Fayette campus faculty member publishes text on metals

David Meredith’s new hardback has a metallic focus

LEMONT FURNACE, Pa. — David Meredith, an associate professor of Engineering at Penn State Fayette, The Eberly Campus, is the author of "Metals through History," which examines how these natural resources have affected our lives and world. Initially, his book was only available in an electronic format, but its recent publication in print has allowed Meredith to begin using it this semester as the textbook for his STS 150/Out of the Fiery Furnace class.

Meredith said he had little choice but to write a text himself after the one he had been using for STS 150 went out of print. Although he at first looked at potential replacements on Amazon.com, none turned out to be quite right.

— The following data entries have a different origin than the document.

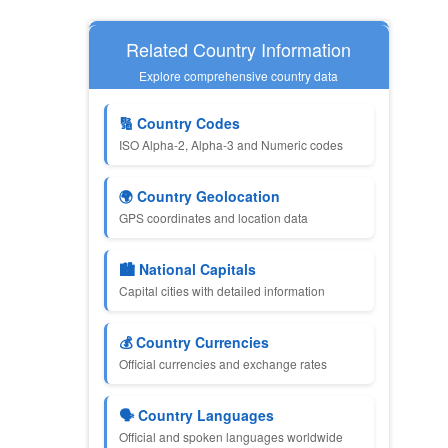
Related Country Information
Explore comprehensive country data
🔢 Country Codes
ISO Alpha-2, Alpha-3 and Numeric codes
🌍 Country Geolocation
GPS coordinates and location data
🏙️ National Capitals
Capital cities with detailed information
💰 Country Currencies
Official currencies and exchange rates
🗣️ Country Languages
Official and spoken languages worldwide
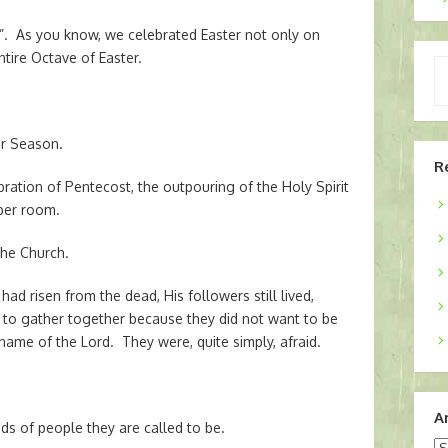
r”. As you know, we celebrated Easter not only on
ntire Octave of Easter.
Ty
yo
em
er Season.
R
ration of Pentecost, the outpouring of the Holy Spirit
per room.
the Church.
ad risen from the dead, His followers still lived,
d to gather together because they did not want to be
name of the Lord. They were, quite simply, afraid.
A
ds of people they are called to be.
Ar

So, Meredith decided to become an author again — this time with a more appealing topic than that of his first book, "Heating and Cooling Load Fundamentals," which focused on how to calculate the thermal load of air conditioning systems.

Meredith’s goal for his second textbook was to write “a big history” of metal that was “not boring.” The book’s 33 metals are organized chronologically by their order of discovery, with copper being the first, though he opens with the big bang and explains just how the natural resources ended up here on Earth. Its 250 pages are interspersed with anecdotes, such as how a silver mine funded the Greek renaissance, how copper provided Samuel Morse with the means to invent the telegraph, and how priests would routinely give mercury miners last rites before they even began working in those very dangerous tunnels.

Meredith said the book also tells about just-in-time discoveries that helped to change our world, and he adds a local twist, touching on how iron and steel had such a huge impact on the country and especially this region, with legions of Europeans immigrating here to work in the coal, coke and steel industries.

Of the many metals covered in his book, Meredith believes iron is most important because of its flexibility. Does he have a favorite metal? This question elicited a period of reflection from the author, who eventually admitted, “I am leaning toward titanium for no good reason.”